Now Burma-Shave’s distinction was it could be used out of the tube and didn’t require a shaving cup and brush to make the lather needed for a close shave. The irony is today, the company that bought the brand only markets a shaving soap and brush combo – exactly the kind of shaving technology Burma-Shave wanted to replace.


Burma-Shave is still remembered. There are plenty of nostalgic products on the Internet involving the poems and the Burma-Shave logo. A set of original signs is now up for sale on eBay for a mere $1,250.

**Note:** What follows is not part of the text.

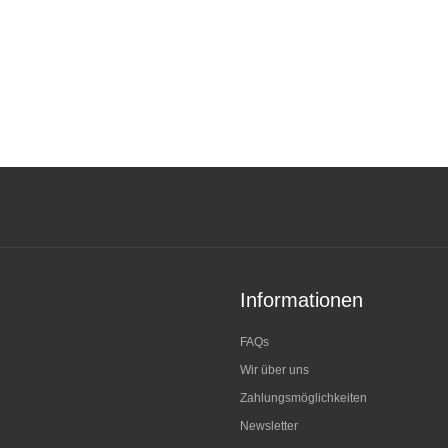
Informationen
FAQs
Wir über uns
Zahlungsmöglichkeiten
Newsletter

They would look lovely set up in my office, by the way – just saying.


The book I found has actually been reprinted and is in a new edition. You may want to pick it up yourself and you won’t have rummage through used books stores to find it.


The Burma-Shave memories spurred another one from the early 1960s. We were living in Sixteen Acres in Springfield and I recall very well a sound truck driving slowly through our neighborhood blaring out the theme song to Mr. Clean.


At the time Mr. Clean was a new product and someone must have decided that creating an earworm was a great way to influence people to buy the new floor cleanser.


If that were to happen today, I would want to throw bricks at the truck. My neighborhood is noisy enough.


 


G. Michael Dobbs is the managing editor of Reminder Publications and Prime’s local columnist.